Maximal Extension Chain of Halfgroupoids

Question

A book I am reading gives the following definitions:

A collection $\{L_i:i=0,1,2,...\}$ of halfgroupoids $L_i$ is called an extension chain if $L_{i+1}$ is an extension of $L_i$ for each $i$. If $G$ is a subhalfgroupoid of the halfgroupoid $H$, the maximal extension chain of $G$ in $H$ is defined as follows: $G_0 = G$ and, for each nonnegative integer $i$, (a) $G_i$ is a subhalfgroupoid of $H$; (b) $G_{i+1}$ is an extension of $G_i$; (c) if $x, y \in G_i$ and if $xy=z$ in $H$, then $xy=z$ in $G_{i+1}$. The halfgroupoid $K=\bigcup_{i=0}^\infty G_i$ may be characterized as follows: (i) G is a subhalfgroupoid of K; (ii) K is a closed subhalfgroupoid of H; (iii) if $G$ is a subhalfgroupoid of the closed subhalfgroupoid $L$ of $H$, then $K$ is a subhalfgroupoid of $L$. We call $K$ the subhalfgroupoid of $H$ generated by G. In particular, $G$ generates $H$ if $K=H$.

I am confused about (iii) of the chacterizing properties of $K$. If we generate the halfgroupoid $K$ from the maximal extension chain of $G$ in $H$, shouldn't any closed subhalfgroupoid $L$ of $H$ that has $G$ as a subhalfgroupoid be itself a subhalfgroupoid of $K$, rather than the other way around?

Answer 1

My intuition that the maximal extension chain of $G$ in $H$ should result in a 'maximal' subhalfgroupoid $K$ in $H$ is understandable.

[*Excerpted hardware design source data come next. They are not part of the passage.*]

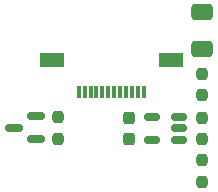
<source format=gbr>
%TF.GenerationSoftware,KiCad,Pcbnew,8.0.7-8.0.7-0~ubuntu22.04.1*%
%TF.CreationDate,2025-01-07T12:13:10+01:00*%
%TF.ProjectId,mcu_board,6d63755f-626f-4617-9264-2e6b69636164,rev?*%
%TF.SameCoordinates,Original*%
%TF.FileFunction,Paste,Bot*%
%TF.FilePolarity,Positive*%
%FSLAX46Y46*%
G04 Gerber Fmt 4.6, Leading zero omitted, Abs format (unit mm)*
G04 Created by KiCad (PCBNEW 8.0.7-8.0.7-0~ubuntu22.04.1) date 2025-01-07 12:13:10*
%MOMM*%
%LPD*%
G01*
G04 APERTURE LIST*
G04 Aperture macros list*
%AMRoundRect*
0 Rectangle with rounded corners*
0 $1 Rounding radius*
0 $2 $3 $4 $5 $6 $7 $8 $9 X,Y pos of 4 corners*
0 Add a 4 corners polygon primitive as box body*
4,1,4,$2,$3,$4,$5,$6,$7,$8,$9,$2,$3,0*
0 Add four circle primitives for the rounded corners*
1,1,$1+$1,$2,$3*
1,1,$1+$1,$4,$5*
1,1,$1+$1,$6,$7*
1,1,$1+$1,$8,$9*
0 Add four rect primitives between the rounded corners*
20,1,$1+$1,$2,$3,$4,$5,0*
20,1,$1+$1,$4,$5,$6,$7,0*
20,1,$1+$1,$6,$7,$8,$9,0*
20,1,$1+$1,$8,$9,$2,$3,0*%
G04 Aperture macros list end*
%ADD10RoundRect,0.237500X-0.237500X0.250000X-0.237500X-0.250000X0.237500X-0.250000X0.237500X0.250000X0*%
%ADD11RoundRect,0.237500X0.237500X-0.250000X0.237500X0.250000X-0.237500X0.250000X-0.237500X-0.250000X0*%
%ADD12RoundRect,0.237500X0.237500X-0.300000X0.237500X0.300000X-0.237500X0.300000X-0.237500X-0.300000X0*%
%ADD13RoundRect,0.150000X0.587500X0.150000X-0.587500X0.150000X-0.587500X-0.150000X0.587500X-0.150000X0*%
%ADD14R,0.300000X1.000000*%
%ADD15R,2.000000X1.300000*%
%ADD16RoundRect,0.150000X0.512500X0.150000X-0.512500X0.150000X-0.512500X-0.150000X0.512500X-0.150000X0*%
%ADD17RoundRect,0.250000X0.650000X-0.412500X0.650000X0.412500X-0.650000X0.412500X-0.650000X-0.412500X0*%
G04 APERTURE END LIST*
D10*
%TO.C,R3*%
X157700000Y-95487500D03*
X157700000Y-97312500D03*
%TD*%
D11*
%TO.C,R1*%
X157700000Y-90000000D03*
X157700000Y-88175000D03*
%TD*%
D12*
%TO.C,C2*%
X151500000Y-93662500D03*
X151500000Y-91937500D03*
%TD*%
D13*
%TO.C,Q1*%
X143637500Y-91787500D03*
X143637500Y-93687500D03*
X141762500Y-92737500D03*
%TD*%
D14*
%TO.C,J5*%
X147250000Y-89750000D03*
X147750000Y-89750000D03*
X148250000Y-89750000D03*
X148750000Y-89750000D03*
X149250000Y-89750000D03*
X149750000Y-89750000D03*
X150250000Y-89750000D03*
X150750000Y-89750000D03*
X151250000Y-89750000D03*
X151750000Y-89750000D03*
X152250000Y-89750000D03*
X152750000Y-89750000D03*
D15*
X144950000Y-87050000D03*
X155050000Y-87050000D03*
%TD*%
D16*
%TO.C,U1*%
X155737500Y-91850000D03*
X155737500Y-92800000D03*
X155737500Y-93750000D03*
X153462500Y-93750000D03*
X153462500Y-91850000D03*
%TD*%
D11*
%TO.C,R2*%
X157700000Y-93712500D03*
X157700000Y-91887500D03*
%TD*%
%TO.C,R12*%
X145500000Y-93662500D03*
X145500000Y-91837500D03*
%TD*%
D17*
%TO.C,C4*%
X157700000Y-86062500D03*
X157700000Y-82937500D03*
%TD*%
M02*

</source>
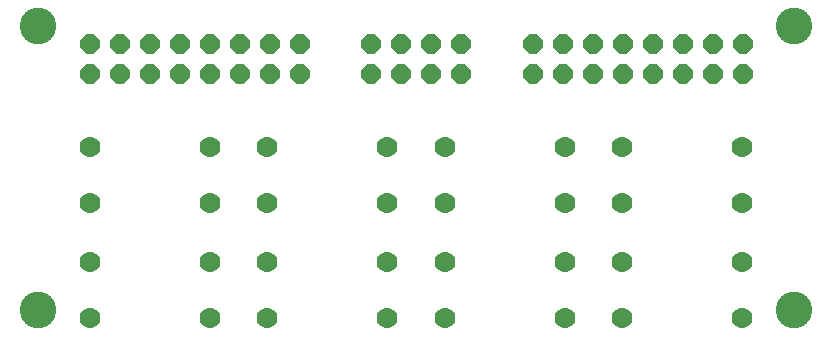
<source format=gbr>
G04 EAGLE Gerber RS-274X export*
G75*
%MOMM*%
%FSLAX34Y34*%
%LPD*%
%INSoldermask Top*%
%IPPOS*%
%AMOC8*
5,1,8,0,0,1.08239X$1,22.5*%
G01*
%ADD10C,3.100000*%
%ADD11C,1.776400*%
%ADD12P,1.757801X8X22.500000*%


D10*
X30000Y270000D03*
X30000Y30000D03*
X670000Y270000D03*
X670000Y30000D03*
D11*
X74200Y167500D03*
X175800Y167500D03*
X475800Y120000D03*
X374200Y120000D03*
X475800Y70000D03*
X374200Y70000D03*
X475800Y22500D03*
X374200Y22500D03*
X625800Y167500D03*
X524200Y167500D03*
X625800Y120000D03*
X524200Y120000D03*
X625800Y70000D03*
X524200Y70000D03*
X625800Y22500D03*
X524200Y22500D03*
X74200Y120000D03*
X175800Y120000D03*
X74200Y70000D03*
X175800Y70000D03*
X74200Y22500D03*
X175800Y22500D03*
X224200Y167500D03*
X325800Y167500D03*
X224200Y120000D03*
X325800Y120000D03*
X224200Y70000D03*
X325800Y70000D03*
X224200Y22500D03*
X325800Y22500D03*
X475800Y167500D03*
X374200Y167500D03*
D12*
X73600Y229800D03*
X73600Y255200D03*
X99000Y229800D03*
X99000Y255200D03*
X124400Y229800D03*
X124400Y255200D03*
X149800Y229800D03*
X149800Y255200D03*
X175200Y229800D03*
X175200Y255200D03*
X200600Y229800D03*
X200600Y255200D03*
X226000Y229800D03*
X226000Y255200D03*
X251400Y229800D03*
X251400Y255200D03*
X448600Y229800D03*
X448600Y255200D03*
X474000Y229800D03*
X474000Y255200D03*
X499400Y229800D03*
X499400Y255200D03*
X524800Y229800D03*
X524800Y255200D03*
X550200Y229800D03*
X550200Y255200D03*
X575600Y229800D03*
X575600Y255200D03*
X601000Y229800D03*
X601000Y255200D03*
X626400Y229800D03*
X626400Y255200D03*
X311900Y229800D03*
X311900Y255200D03*
X337300Y229800D03*
X337300Y255200D03*
X362700Y229800D03*
X362700Y255200D03*
X388100Y229800D03*
X388100Y255200D03*
M02*

</source>
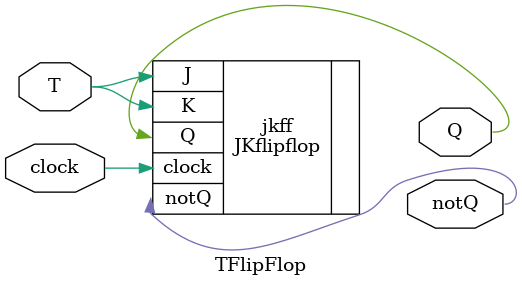
<source format=v>
module TFlipFlop(
input T,
input clock,
output Q, notQ
);


JKflipflop jkff (
.J(T),
.K(T),
.clock(clock),
.Q(Q),
.notQ(notQ)
);   

endmodule

</source>
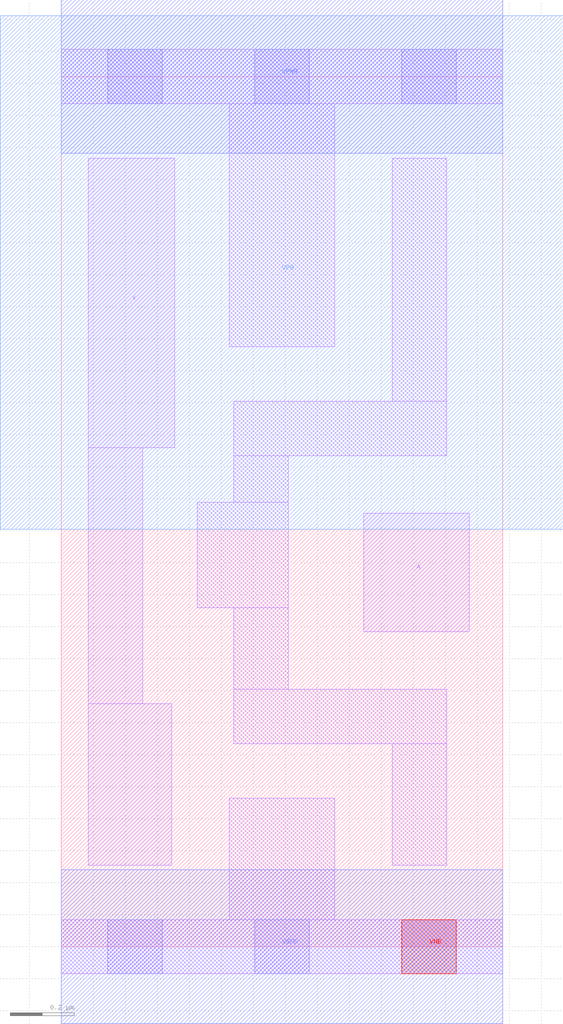
<source format=lef>
# Copyright 2020 The SkyWater PDK Authors
#
# Licensed under the Apache License, Version 2.0 (the "License");
# you may not use this file except in compliance with the License.
# You may obtain a copy of the License at
#
#     https://www.apache.org/licenses/LICENSE-2.0
#
# Unless required by applicable law or agreed to in writing, software
# distributed under the License is distributed on an "AS IS" BASIS,
# WITHOUT WARRANTIES OR CONDITIONS OF ANY KIND, either express or implied.
# See the License for the specific language governing permissions and
# limitations under the License.
#
# SPDX-License-Identifier: Apache-2.0

VERSION 5.7 ;
  NOWIREEXTENSIONATPIN ON ;
  DIVIDERCHAR "/" ;
  BUSBITCHARS "[]" ;
MACRO sky130_fd_sc_hd__clkbuf_1
  CLASS CORE ;
  FOREIGN sky130_fd_sc_hd__clkbuf_1 ;
  ORIGIN  0.000000  0.000000 ;
  SIZE  1.380000 BY  2.720000 ;
  SYMMETRY X Y R90 ;
  SITE unithd ;
  PIN A
    ANTENNAGATEAREA  0.196500 ;
    DIRECTION INPUT ;
    USE SIGNAL ;
    PORT
      LAYER li1 ;
        RECT 0.945000 0.985000 1.275000 1.355000 ;
    END
  END A
  PIN VNB
    PORT
      LAYER pwell ;
        RECT 1.065000 -0.085000 1.235000 0.085000 ;
    END
  END VNB
  PIN VPB
    PORT
      LAYER nwell ;
        RECT -0.190000 1.305000 1.570000 2.910000 ;
    END
  END VPB
  PIN X
    ANTENNADIFFAREA  0.340600 ;
    DIRECTION OUTPUT ;
    USE SIGNAL ;
    PORT
      LAYER li1 ;
        RECT 0.085000 0.255000 0.345000 0.760000 ;
        RECT 0.085000 0.760000 0.255000 1.560000 ;
        RECT 0.085000 1.560000 0.355000 2.465000 ;
    END
  END X
  PIN VGND
    DIRECTION INOUT ;
    SHAPE ABUTMENT ;
    USE GROUND ;
    PORT
      LAYER met1 ;
        RECT 0.000000 -0.240000 1.380000 0.240000 ;
    END
  END VGND
  PIN VPWR
    DIRECTION INOUT ;
    SHAPE ABUTMENT ;
    USE POWER ;
    PORT
      LAYER met1 ;
        RECT 0.000000 2.480000 1.380000 2.960000 ;
    END
  END VPWR
  OBS
    LAYER li1 ;
      RECT 0.000000 -0.085000 1.380000 0.085000 ;
      RECT 0.000000  2.635000 1.380000 2.805000 ;
      RECT 0.425000  1.060000 0.710000 1.390000 ;
      RECT 0.525000  0.085000 0.855000 0.465000 ;
      RECT 0.525000  1.875000 0.855000 2.635000 ;
      RECT 0.540000  0.635000 1.205000 0.805000 ;
      RECT 0.540000  0.805000 0.710000 1.060000 ;
      RECT 0.540000  1.390000 0.710000 1.535000 ;
      RECT 0.540000  1.535000 1.205000 1.705000 ;
      RECT 1.035000  0.255000 1.205000 0.635000 ;
      RECT 1.035000  1.705000 1.205000 2.465000 ;
    LAYER mcon ;
      RECT 0.145000 -0.085000 0.315000 0.085000 ;
      RECT 0.145000  2.635000 0.315000 2.805000 ;
      RECT 0.605000 -0.085000 0.775000 0.085000 ;
      RECT 0.605000  2.635000 0.775000 2.805000 ;
      RECT 1.065000 -0.085000 1.235000 0.085000 ;
      RECT 1.065000  2.635000 1.235000 2.805000 ;
  END
END sky130_fd_sc_hd__clkbuf_1
END LIBRARY

</source>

The key to my misunderstanding is an accidental omission in the properties of the latter object - it is a 'maximal' subhalfgroupoid in $H$ generated by $G$. The definition of $L$ as closed in $H$, along with the fact that $G$ is a subhalfgroupoid of $L$, essentially generates K as a subhalfgroupoid of $L$. Observe that because $L$ is closed in $H$: $$\{(a,b \in G), \ (c \notin G), \ ((a,b)\alpha_H=c)\} \rightarrow a,b \in L \rightarrow \{(a,b)\alpha_L = c), (c \in L)\}$$

Thus we see that the definition of L 'self-recurses' in the same manner as the chain:

$$\{(c \in L), \ (x \in G \vee L), ((c, x)\alpha_H = d) \} \rightarrow \{ (c,x)\alpha_L = d), (d \in L)\}$$

Therefore the subhalfgroupoid generated by $G$ in $H$, $K$, is a subhalfgroupoid of any closed subhalfgroupoid $L$ of $H$.

tldr: $L$ will generally have $K$ as just one of its many maximally generated subhalfgroupoids.